La vraie vie, la vie enfin découverte et éclaircie, la seule vie par conséquent réellement vécue, c'est la littérature.



vendredi 2 novembre 2012

Mann et Visconti


Mort à Venise, film réalisé par Luchino Visconti en 1971.

Après le roman, le film somptueux de Visconti.
Globalement, le film me semble bien plus plein et charnel que le livre. L’hôtel est en pleine Belle époque, lieu mondain avec trop de monde, d’objets, de couleurs… les chapeaux gigantesques des femmes, les courbettes des domestiques, les hortensias en pot, les miroirs qui séduisent tant Visconti. C’est le grand hôtel de Balbec et on sait que le réalisateur aurait rêvé pouvoir adapter le roman de Proust.
Le livre m’avait semblé moins peuplé et plus calme. C’est dû au contraste entre les personnalités de Mann et de Visconti et à l’incarnation des personnages. Les figures qui passent comme des ombres dans le roman, filtrées par la focalisation sur le héros, prennent ici vie et chair. Le vieux pantin, le gondolier en Charon, les musiciens venus tout droit de la commedia dell’arte ont un rôle symbolique fort alors que leur traitement était plus distancié dans le roman.
Le héros n’est plus un écrivain mais un musicien. Ce changement est intéressant. Si Mann manifeste toujours un grand intérêt pour la musique (comme on le voit dans Tristan ou dans Faustus), il choisit un écrivain lui ressemblant, porte-parole de ses propres émotions. Le livre fonctionne beaucoup par le récit des rêves du personnage. Le film fait toute sa place à la musique de Mahler, dans des élans très sensuels.
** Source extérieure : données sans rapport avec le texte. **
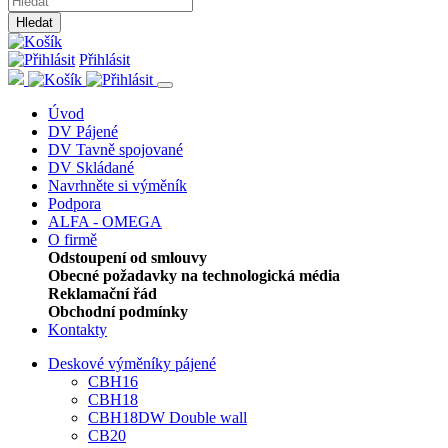
Hledat
Přihlásit
Úvod
DV Pájené
DV Tavně spojované
DV Skládané
Navrhněte si výměník
Podpora
ALFA - OMEGA
O firmě
Odstoupení od smlouvy
Obecné požadavky na technologická média
Reklamační řád
Obchodní podmínky
Kontakty
Deskové výměníky pájené
CBH16
CBH18
CBH18DW Double wall
CB20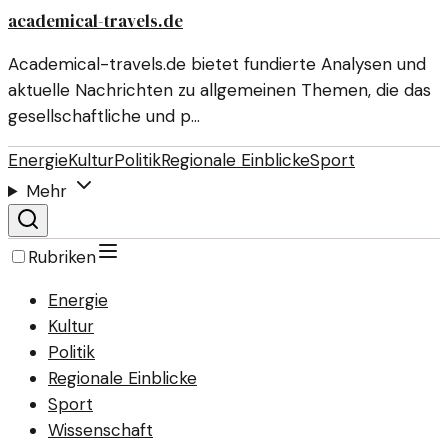
academical-travels.de
Academical-travels.de bietet fundierte Analysen und
aktuelle Nachrichten zu allgemeinen Themen, die das
gesellschaftliche und p…
Energie
Kultur
Politik
Regionale Einblicke
Sport
Mehr
Rubriken
Energie
Kultur
Politik
Regionale Einblicke
Sport
Wissenschaft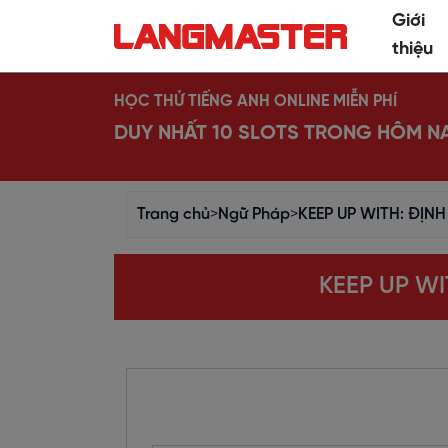
Giới
thiệu
HỌC THỬ TIẾNG ANH ONLINE MIỄN PHÍ
DUY NHẤT 10 SLOTS TRONG HÔM N
Trang chủ
>
Ngữ Pháp
>
KEEP UP WITH: ĐỊNH
KEEP UP WI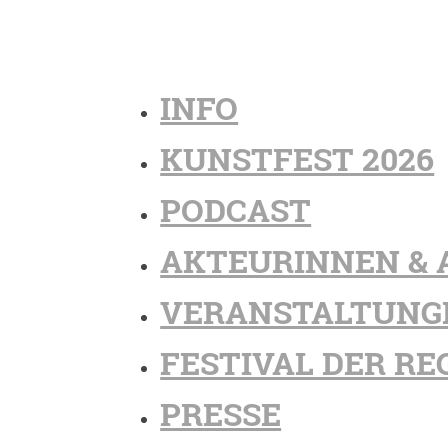
INFO
KUNSTFEST 2026
PODCAST
AKTEURINNEN & 
VERANSTALTUNG
FESTIVAL DER RE
PRESSE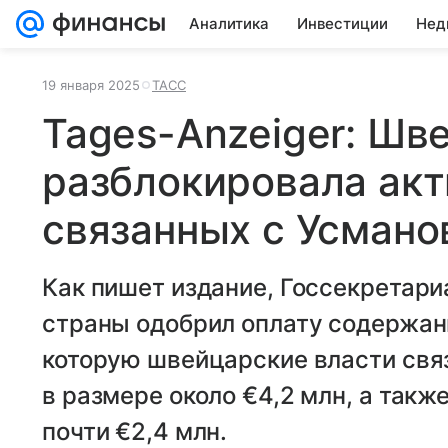
Аналитика
Инвестиции
Нед
19 января 2025
ТАСС
Tages-Anzeiger: Шв
разблокировала акт
связанных с Усман
Как пишет издание, Госсекретар
страны одобрил оплату содержан
которую швейцарские власти свя
в размере около €4,2 млн, а так
почти €2,4 млн.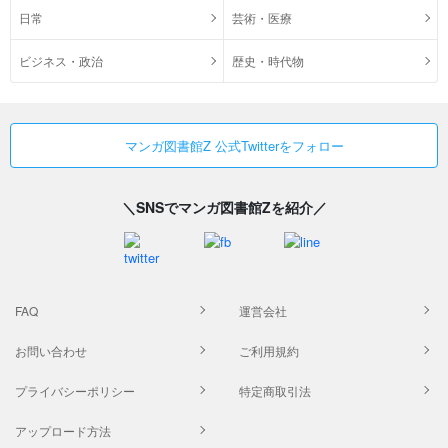
日常
芸術・医療
ビジネス・政治
歴史・時代物
マンガ図書館Z 公式Twitterをフォロー
＼SNSでマンガ図書館Zを紹介／
FAQ
運営会社
お問い合わせ
ご利用規約
プライバシーポリシー
特定商取引法
アップロード方法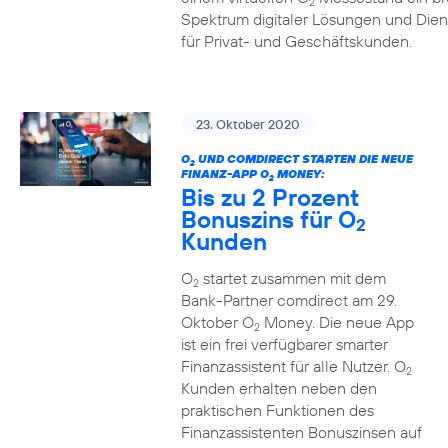
2
Spektrum digitaler Lösungen und Dien
für Privat- und Geschäftskunden.
23. Oktober 2020
O
UND COMDIRECT STARTEN DIE NEUE
2
FINANZ-APP O
MONEY:
2
Bis zu 2 Prozent
Bonuszins für O
2
Kunden
O
startet zusammen mit dem
2
Bank-Partner comdirect am 29.
Oktober O
Money. Die neue App
2
ist ein frei verfügbarer smarter
Finanzassistent für alle Nutzer. O
2
Kunden erhalten neben den
praktischen Funktionen des
Finanzassistenten Bonuszinsen auf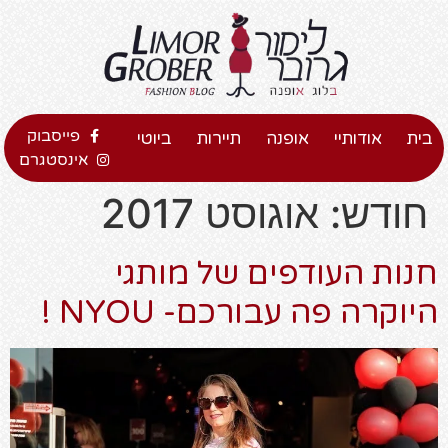
פייסבוק
בית
אודותיי
אופנה
תיירות
ביוטי
אינסטגרם
חודש:
אוגוסט 2017
חנות העודפים של מותגי
היוקרה פה עבורכם- NYOU !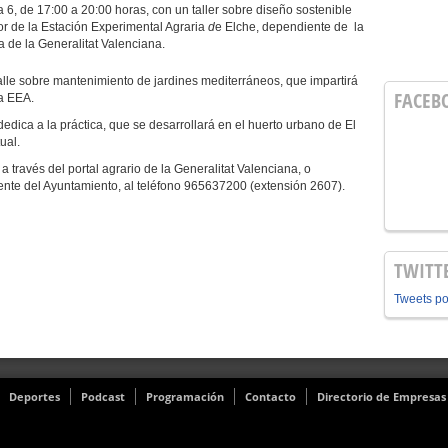
de 17:00 a 20:00 horas, con un taller sobre diseño sostenible
tor de la Estación Experimental Agraria
d
e Elche, dependiente de la
a de la Generalitat Valenciana.
 talle sobre mantenimiento de jardines mediterráneos, que impartirá
FACEB
la EEA.
edica a la práctica, que se desarrollará en el huerto urbano de El
ual.
 a través del portal agrario de la Generalitat Valenciana, o
ente del Ayuntamiento, al teléfono 965637200 (extensión 2607).
TWITT
Tweets p
Deportes
Podcast
Programación
Contacto
Directorio de Empresas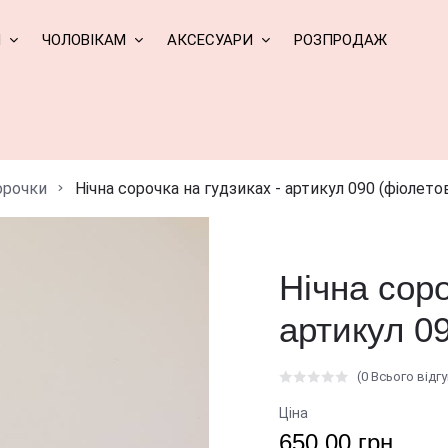
М
ЧОЛОВІКАМ
АКСЕСУАРИ
РОЗПРОДАЖ
сорочки
Нічна сорочка на гудзиках - артикул 090 (фіолето
Нічна соро
артикул 0
(0 Всього відгу
Ціна
650.00 грн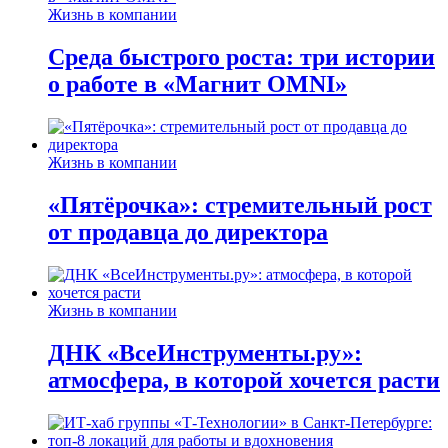
Жизнь в компании
Среда быстрого роста: три истории
о работе в «Магнит OMNI»
Жизнь в компании
«Пятёрочка»: стремительный рост
от продавца до директора
Жизнь в компании
ДНК «ВсеИнструменты.ру»:
атмосфера, в которой хочется расти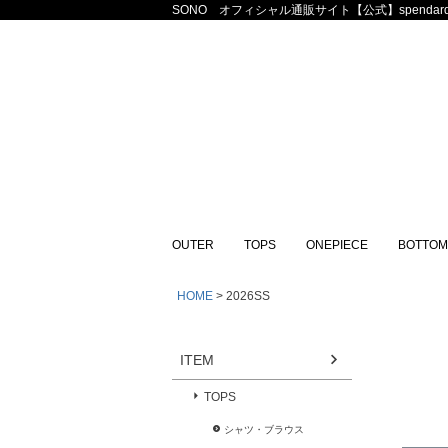
SONO オフィシャル通販サイト【公式】spendard
OUTER
TOPS
ONEPIECE
BOTTOM
HOME
2026SS
ITEM
TOPS
シャツ・ブラウス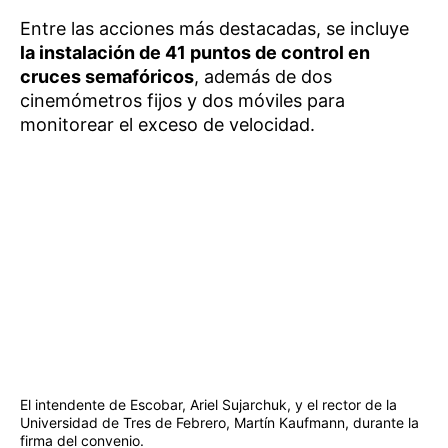
Entre las acciones más destacadas, se incluye
la instalación de 41 puntos de control en
cruces semafóricos
, además de dos
cinemómetros fijos y dos móviles para
monitorear el exceso de velocidad.
El intendente de Escobar, Ariel Sujarchuk, y el rector de la
Universidad de Tres de Febrero, Martín Kaufmann, durante la
firma del convenio.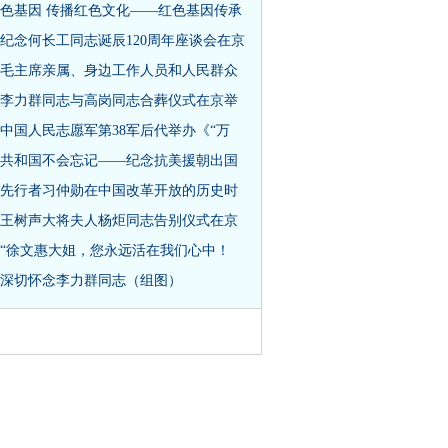
色基因 传播红色文化——红色基因传承
纪念何长工同志诞辰120周年座谈会在京
毛主席亲属、身边工作人员和人民群众
李力群同志与高岗同志合葬仪式在京举
中国人民志愿军第38军后代举办《“万
共和国不会忘记——纪念抗美援朝出国
先行者习仲勋在中国改革开放的历史时
王树声大将夫人杨炬同志告别仪式在京
“徐文惠大姐，您永远活在我们心中！
深切怀念李力群同志（组图）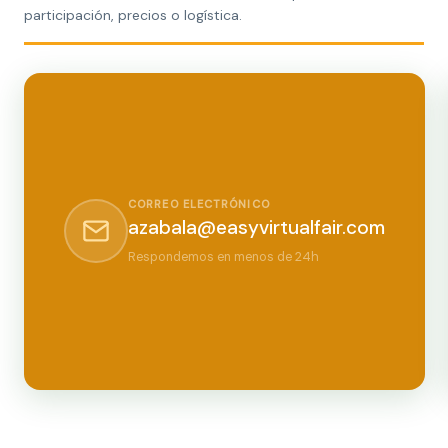
participación, precios o logística.
CORREO ELECTRÓNICO
azabala@easyvirtualfair.com
Respondemos en menos de 24h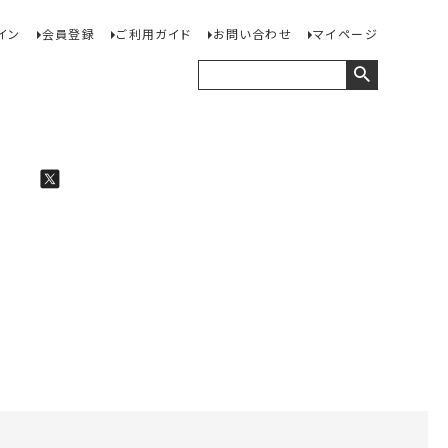
イン
会員登録
ご利用ガイド
お問い合わせ
マイページ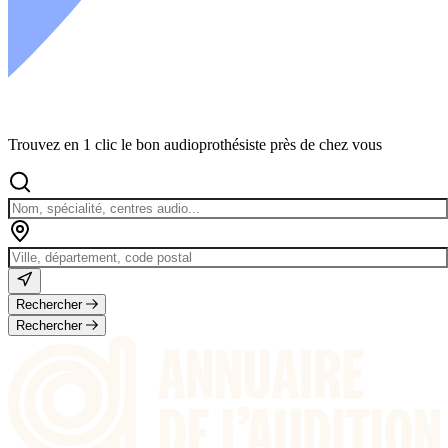
Trouvez en 1 clic le bon audioprothésiste près de chez vous
Rechercher
Rechercher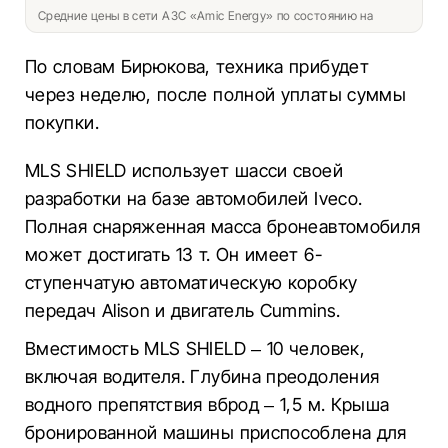
Средние цены в сети АЗС «Amic Energy» по состоянию на
По словам Бирюкова, техника прибудет
через неделю, после полной уплаты суммы
покупки.
MLS SHIELD использует шасси своей
разработки на базе автомобилей Iveco.
Полная снаряженная масса бронеавтомобиля
может достигать 13 т. Он имеет 6-
ступенчатую автоматическую коробку
передач Alison и двигатель Cummins.
Вместимость MLS SHIELD – 10 человек,
включая водителя. Глубина преодоления
водного препятствия вброд – 1,5 м. Крыша
бронированной машины приспособлена для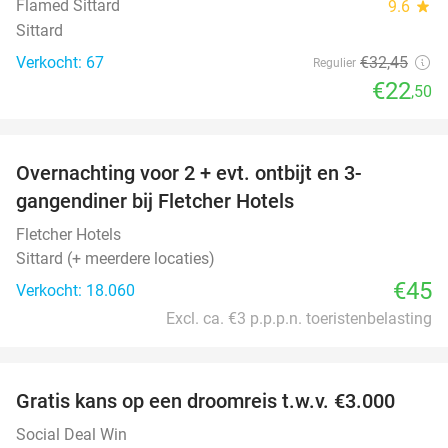
Flamed Sittard
9.6
star
Sittard
Verkocht: 67
€32
,45
Regulier
€22
,50
favorite_border
Overnachting voor 2 + evt. ontbijt en 3-
gangendiner bij Fletcher Hotels
Fletcher Hotels
Sittard (+ meerdere locaties)
€45
Verkocht: 18.060
Excl. ca. €3 p.p.p.n. toeristenbelasting
favorite_border
Gratis kans op een droomreis t.w.v. €3.000
Social Deal Win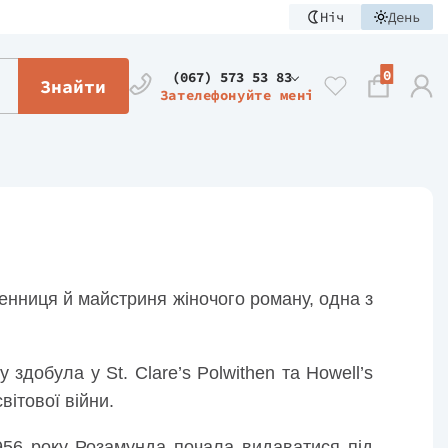
Ніч
День
0
(067) 573 53 83
Знайти
Зателефонуйте мені
енниця й майстриня жіночого роману, одна з
 здобула у St. Clare’s Polwithen та Howell’s
вітової війни.
956 року Розамунда почала видаватися під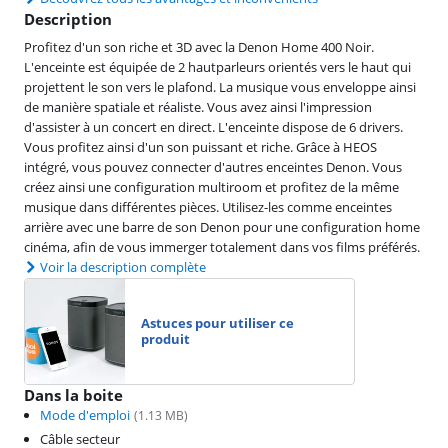
Description
Profitez d'un son riche et 3D avec la Denon Home 400 Noir.
L'enceinte est équipée de 2 hautparleurs orientés vers le haut qui
projettent le son vers le plafond. La musique vous enveloppe ainsi
de manière spatiale et réaliste. Vous avez ainsi l'impression
d'assister à un concert en direct. L'enceinte dispose de 6 drivers.
Vous profitez ainsi d'un son puissant et riche. Grâce à HEOS
intégré, vous pouvez connecter d'autres enceintes Denon. Vous
créez ainsi une configuration multiroom et profitez de la même
musique dans différentes pièces. Utilisez-les comme enceintes
arrière avec une barre de son Denon pour une configuration home
cinéma, afin de vous immerger totalement dans vos films préférés.
Voir la description complète
Astuces pour utiliser ce
produit
Dans la boite
Mode d'emploi
(
1.13
MB)
Câble secteur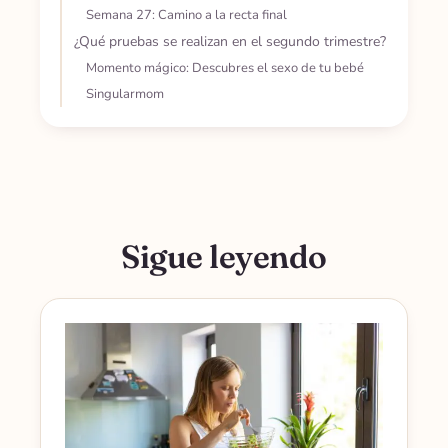
Semana 27: Camino a la recta final
¿Qué pruebas se realizan en el segundo trimestre?
Momento mágico: Descubres el sexo de tu bebé
Singularmom
Sigue leyendo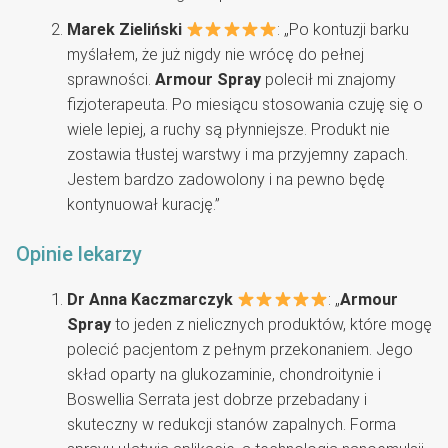
Marek Zieliński
: „Po kontuzji barku
myślałem, że już nigdy nie wrócę do pełnej
sprawności.
Armour Spray
polecił mi znajomy
fizjoterapeuta. Po miesiącu stosowania czuję się o
wiele lepiej, a ruchy są płynniejsze. Produkt nie
zostawia tłustej warstwy i ma przyjemny zapach.
Jestem bardzo zadowolony i na pewno będę
kontynuował kurację.”
Opinie lekarzy
Dr Anna Kaczmarczyk
: „
Armour
Spray
to jeden z nielicznych produktów, które mogę
polecić pacjentom z pełnym przekonaniem. Jego
skład oparty na glukozaminie, chondroitynie i
Boswellia Serrata jest dobrze przebadany i
skuteczny w redukcji stanów zapalnych. Forma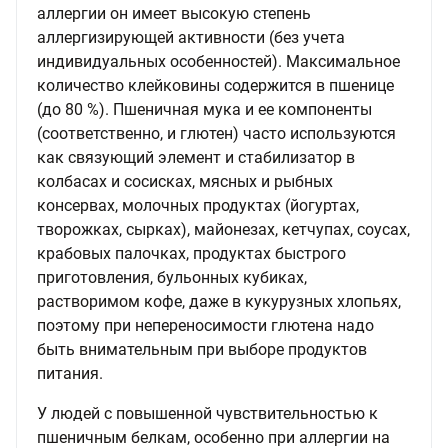
аллергии он имеет высокую степень
аллергизирующей активности (без учета
индивидуальных особенностей). Максимальное
количество клейковины содержится в пшенице
(до 80 %). Пшеничная мука и ее компоненты
(соответственно, и глютен) часто используются
как связующий элемент и стабилизатор в
колбасах и сосисках, мясных и рыбных
консервах, молочных продуктах (йогуртах,
творожках, сырках), майонезах, кетчупах, соусах,
крабовых палочках, продуктах быстрого
приготовления, бульонных кубиках,
растворимом кофе, даже в кукурузных хлопьях,
поэтому при непереносимости глютена надо
быть внимательным при выборе продуктов
питания.
У людей с повышенной чувствительностью к
пшеничным белкам, особенно при аллергии на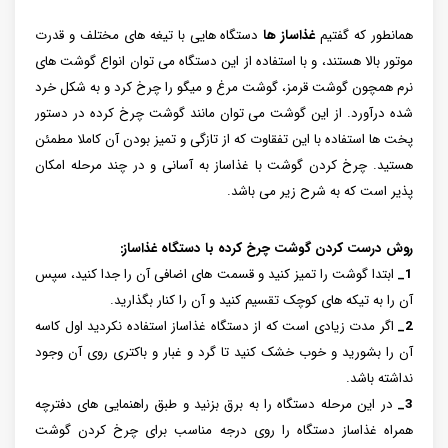
همانطور که گفتیم
غذاساز ها
دستگاه هایی با تیغه های مختلف و قدرت
موتور بالا هستند، و با استفاده از این دستگاه می توان انواع گوشت های
نرم همچون گوشت قرمز، گوشت مرغ و میگو را چرخ کرد و به شکل خرد
شده درآورد. از این گوشت می توان مانند گوشت چرخ کرده در دستور
پخت ها استفاده با این تفقاوت که از تازگی و تمیز بودن آن کاملا مطمئن
هستید. چرخ کردن گوشت با غذاساز به آسانی و در چند مرحله امکان
پذیر است که به شرح زیر می باشد.
روش درست کردن گوشت چرخ کرده با دستگاه غذاساز:
1_
ابتدا گوشت را تمیز کنید و قسمت های اضافی آن را جدا کنید، سپس
آن را به تیکه های کوچک تقسیم کنید و آن را کنار بگذارید.
2_
اگر مدت زیادی است که از دستگاه غذاساز استفاده نکردید اول کاسه
آن را بشورید و خوب خشک کنید تا گرد و غبار و باکتری روی آن وجود
نداشته باشد.
3_
در این مرحله دستگاه را به برق بزنید و طبق راهنمایی های دفترچه
همراه غذاساز دستگاه را روی درجه مناسب برای چرخ کردن گوشت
Et le tourment intérieur semble bien plus douloureux, mis en scène par le souvenir de discussions passées. Tadzio, le garçon, est bien plus ambigu, à la fois sensuel et distant, tout de blanc vêtu, silencieux dans cet univers de bruit et de couleurs. Conscient de l'attention et du désir qu'il provoque, il exerce son pouvoir sur le musicien. Ses traits délicats sont ceux de la peinture italienne – comment ne pas penser à Caravage ? En contraste, le héros est un petit intellectuel falot qui se transforme peu à peu en un pantin désarticulé, dont la mécanique finit par casser.
Un film magnifique, dont chaque image est composée avec précision, tant pour le cadre, la lumière, les couleurs, à l’ampleur et à la richesse fascinante, porté par la musique Mahler.
Une étape du viaggio tout en beauté.


5 commentaires:

Anonyme a dit…

Proche du sublime y compris dans le grotesque revendiqué.Un film superbe,un metteur en scène magicien et partie prenante du trouble d'Aschenbach.

Eeguab a dit…

L'anonyme c'est moi par erreur.

nathalie a dit…

C'est tout à fait cela Eeguab...

dasola a dit…

Bonsoir, film sublime transcendé par l'adagietto de la 5ème symphonie de Mahler. On ne s'en lasse pas. Bonne soirée.

nathalie a dit…

Tout à fait. La musique campe le film dans un climat irréel.